In the two months since Green Day released ¡Uno!, the first part of a trio of new albums, it’s fair to say things have changed a little. Following Billy Joe Armstrong’s spectacular fall from the wagon and subsequent treatment for 'non-specific substance addiction', it’s tempting to rewrite the narrative of the trilogy as autobiographical, with ¡Uno!’s power-pop party vibe and breathless teenage recklessness as a self-fulfilled prophecy, showcasing a man living too fast and holding on dearly to the misadventures of youth. Now we have the follow up, ¡Dos! peering into the dark side of that life, with tales of burn outs, stray hearts and, er, Amy Winehouse set to a speed-freak’s garage rock n’ roll soundtrack. It’s a tempting angle, but it’s almost certainly bollocks. There’s an arc emerging here, yes, but it feels more knockabout than that. Recent events, however, like a fat man standing by you on the beach, cast an unavoidable shadow.
Where ¡Uno! channelled the teenage Green Day, ¡Dos! makes a conscious move away from pop punk, embracing more of the garage rock n’ roll of their alter egos the Foxboro Hot Tubs, to the point second track ‘Fuck Time’, landing somewhere between Eddie Cochran and the the Hives, was a FHT cast off. It’s throwaway fun, but there’s more to ¡Dos! than rockabilly pastiche - we have ‘Stop When The Red Lights Flash’ which takes the sound of ‘classic’ Green Day and throws doo-wop “woo-oo’s!” over the chorus, or ‘Lazy Bones’ which opens sounding like a cast off from the second Strokes album. Even when the trio revert to their default pop-punk on ‘Ashley’, the song closest in spirit to ¡Uno! and by extension to Dookie they still hold back from the supercharge punk that would push the song towards the mosh pit.
The triple discs leave more room for experimentation. On Uno that led to the disappointing ‘Kill the DJ’; ¡Dos! has ‘Nightlife’, a bonkers bass-led tour of the narrator's “old haunts” that alternates an icy-cool female half-rap on the verses with Armstrong's laid back chorus and a surf rock solo. It’s going to send the more traditional Green Day fan running to the hills, but to these ears at least it has attitude and atmosphere in spades. Even better is the brilliantly titled ‘Wow! That’s Loud’ which starts with a lead riff reminiscent of cock-rock classic ‘Angel in the Centrefold’ and goes bonkers with shreddy solo and a middle section that sounds like Smashing Pumpkins playing ‘Ballroom Blitz’ before falling apart in a storm of feedback. Excellent stuff.

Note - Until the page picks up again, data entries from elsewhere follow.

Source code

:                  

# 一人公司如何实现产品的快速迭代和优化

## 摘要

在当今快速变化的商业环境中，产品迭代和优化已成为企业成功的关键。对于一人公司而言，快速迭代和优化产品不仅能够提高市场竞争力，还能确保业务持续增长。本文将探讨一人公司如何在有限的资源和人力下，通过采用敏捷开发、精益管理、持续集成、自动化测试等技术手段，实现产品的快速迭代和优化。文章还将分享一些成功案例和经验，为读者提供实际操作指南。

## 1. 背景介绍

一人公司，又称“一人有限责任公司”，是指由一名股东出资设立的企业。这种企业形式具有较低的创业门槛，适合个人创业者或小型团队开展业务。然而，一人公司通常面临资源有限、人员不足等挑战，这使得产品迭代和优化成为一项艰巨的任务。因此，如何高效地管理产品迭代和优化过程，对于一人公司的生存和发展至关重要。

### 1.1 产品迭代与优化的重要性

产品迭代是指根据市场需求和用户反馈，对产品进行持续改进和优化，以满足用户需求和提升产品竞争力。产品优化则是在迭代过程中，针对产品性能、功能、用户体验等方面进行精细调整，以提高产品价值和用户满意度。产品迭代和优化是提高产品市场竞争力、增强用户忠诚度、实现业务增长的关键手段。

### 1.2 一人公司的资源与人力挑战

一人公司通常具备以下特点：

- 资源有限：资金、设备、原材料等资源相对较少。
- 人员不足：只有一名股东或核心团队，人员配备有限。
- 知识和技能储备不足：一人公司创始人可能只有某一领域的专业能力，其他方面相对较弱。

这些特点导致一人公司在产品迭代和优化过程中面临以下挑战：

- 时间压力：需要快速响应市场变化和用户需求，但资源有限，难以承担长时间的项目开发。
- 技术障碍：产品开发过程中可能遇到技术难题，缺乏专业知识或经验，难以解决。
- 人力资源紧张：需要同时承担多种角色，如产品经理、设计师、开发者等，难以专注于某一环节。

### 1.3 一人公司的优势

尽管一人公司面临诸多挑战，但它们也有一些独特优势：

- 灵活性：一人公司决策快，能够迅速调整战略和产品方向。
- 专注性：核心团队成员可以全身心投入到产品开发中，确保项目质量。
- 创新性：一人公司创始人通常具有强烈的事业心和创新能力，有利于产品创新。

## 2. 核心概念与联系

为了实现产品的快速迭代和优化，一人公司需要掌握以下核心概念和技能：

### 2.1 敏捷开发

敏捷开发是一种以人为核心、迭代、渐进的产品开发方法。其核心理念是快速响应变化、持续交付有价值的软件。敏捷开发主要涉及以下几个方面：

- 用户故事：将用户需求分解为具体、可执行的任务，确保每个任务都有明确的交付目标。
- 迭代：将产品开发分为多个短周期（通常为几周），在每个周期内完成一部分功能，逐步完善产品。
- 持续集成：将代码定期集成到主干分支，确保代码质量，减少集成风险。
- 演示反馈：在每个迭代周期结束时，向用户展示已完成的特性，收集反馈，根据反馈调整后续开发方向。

If the record's themes - the party starting to go sour, the seedy underbelly of teen life - weren’t evident enough, ¡Dos! closes with a strummed tribute to the late Amy Winehouse, with her ”dirty records from another time and blood stains on her shoes”. The melody is suitably Sixties and it feels like a sweet and genuine tribute, which wobbles on just the right side of trite. Again it’s tempting to draw parallels - does Armstrong see the Winehouse tale as personally cautionary? Is this a cry for help? But again, it’s a temptation that should probably be overlooked. Armstrong’s admiration seems sincere enough without second guessing his intent.
Two down and things are still looking pretty good for Green Day’s triple album experiment. Admittedly across the two existing records you could put together a superior single album, but that’s usually the way with doubles. You’d also miss some of the emerging thematic subtleties and room for experimentation thats making this project so much fun. Yes there’s a dark cloud hanging over this picnic at the moment, but picnic it is nonetheless. With the final installment, ¡Tre!, apparently a darker and more introverted take, brought forward to December this year it will be interesting to see how the whole fits together. In the meantime ¡Dos! is a reliably fun, garagey treat - and should be viewed as no more than that.